Неслучайно Вифредо вспомнил этот разговор. Даже если забыть карту навсегда – что-то меняется в воздухе: похоже, Сена уже близко. Может, там, на одном из мостов, Асия по-прежнему ждет его?
Он узнал ее сразу: зябко ежится, притоптывает замерзшими ногами, брызги из лужи мелкими фонтанчиками, в свете фонаря – бескровные губы, побелевшие от холода.
– Галя, ты меня здесь ждешь?
– Нет, автобуса! Откуда же мне знать, что ты здесь появишься?
– Ну как же, нечаянная встреча – самое чаянное в жизни, а заранее договариваются о встречах лишь те, кто пишет на скучной линованной бумаге.
Она целует его в щеку – ты совсем не изменился! – влажный поцелуй, мокрая щека, вода, вода кругом, весь город пропитан влагой.
– Я провожу тебя?
– Конечно!
Приходит автобус… или нет, откуда автобус глухой ленинградской ночью? Где-то мелькает зеленый глазок такси, но кто будет его останавливать? И зачем?
Сергей и Галя идут вдоль Невского, оставив Витю и троих друзей позади (на Невском или все-таки на бульваре Монпарнас? Кто их знает, этой ночью все так зыбко), Галя держит его под руку, но не прижимается.
– Откуда ты здесь? Надолго?
– Всего на день. Завтра вечером возвращаюсь в Новочеркасск. Прямо с поминок и поеду.

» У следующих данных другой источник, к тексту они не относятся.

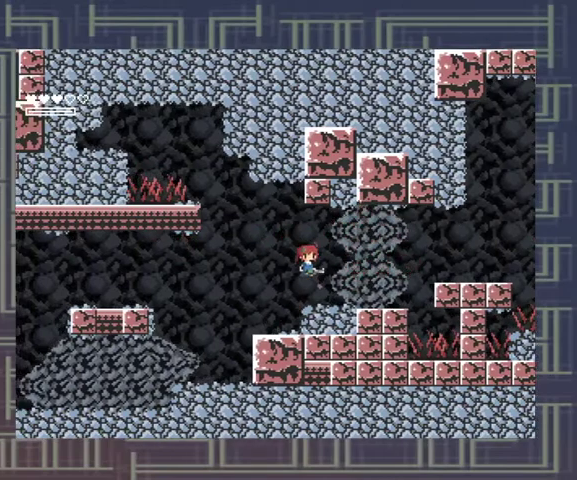
Gameplay with a controller (Xbox layout); each line is a JSON object with the inputs held at the frame after it. "events" lists button and stick changes between this image and that frame as [ms after this image, input, new state], when the widget could be followed in between. Not read: L3 R3 other_buttons right_stick.
{"buttons": ["A", "DPAD_RIGHT"], "left_stick": "center", "events": [[367, "A", "down"]]}
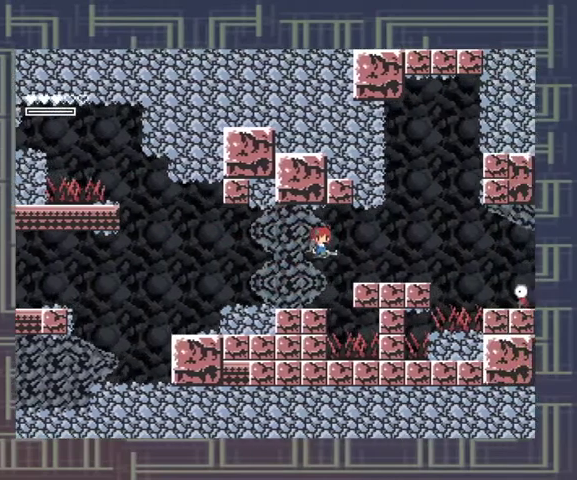
{"buttons": [], "left_stick": "center", "events": [[33, "A", "up"], [300, "DPAD_RIGHT", "up"]]}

– С поминок? – Она разворачивается, в свете фонаря на секунду видны удивленно приподнятые брови, желтая искорка лампы отражается в зрачках.
– Да, дедушка Саркис умер, Вардан телеграмму прислал.
– А твоя мама?..
– Не поехала, конечно. До сих пор не простила.
– Говорят, они живут теперь вместе. Вардан и эта… его пассия.
– А правда, что она совсем молодая?
– Ага. Говорят, на пару лет нас старше.
– Мне кажется, в этом есть что-то мерзкое, нет?
– Говорят, у Хемингуэя тоже молодая жена. И у Пикассо.
Если ты сегодня ответишь мне «да», думает Сергей, я никогда не променяю тебя…
Он неловко пытается обнять Галю, она выскальзывает из рук:
– Прости, слишком мокро.
Она сказала «прости»? Значит, если бы не дождь?..
– Я по тебе скучала, – говорит Галя, – жалко, ты только на один день.
– Позови – и я еще приеду.
Если это не признание в любви – то что?
– А как же занятия?
– Ну, зимой, после сессии…
– Ой, на каникулах меня здесь не будет. Уезжаю в Домбай.
– В Домбай? Зачем?
– Кататься на лыжах. Знаешь, какие там горы? Дух захватывает! В прошлом году мы с Валерой всю неделю буквально не уходили со склона.
С Валерой? Кто такой Валера?
– Ты не знаешь? – Галя оборачивается.
А разве он спросил вслух? Или она, как и раньше, читает его мысли?
– Я же вышла замуж. Еще на первом курсе. Думала, Витя тебе написал.
Что нужно сказать? Ах да, поздравляю.
– Я очень рад за тебя.
Прозвучало неубедительно. С другой стороны – зачем убеждать Галю? И в чем? Когда она сказала «замуж», Сергей вдруг понял, что приехал не на похороны: он любил дедушку Саркиса, но приехал, чтобы увидеть девочку, с которой два с лишним года назад попрощался на залитом дождем перроне. И вот сейчас, в слабом свете фонарей всматриваясь в Галино лицо, Сергей понимает: этой девочки больше нет, и нет больше города, в который он стремился.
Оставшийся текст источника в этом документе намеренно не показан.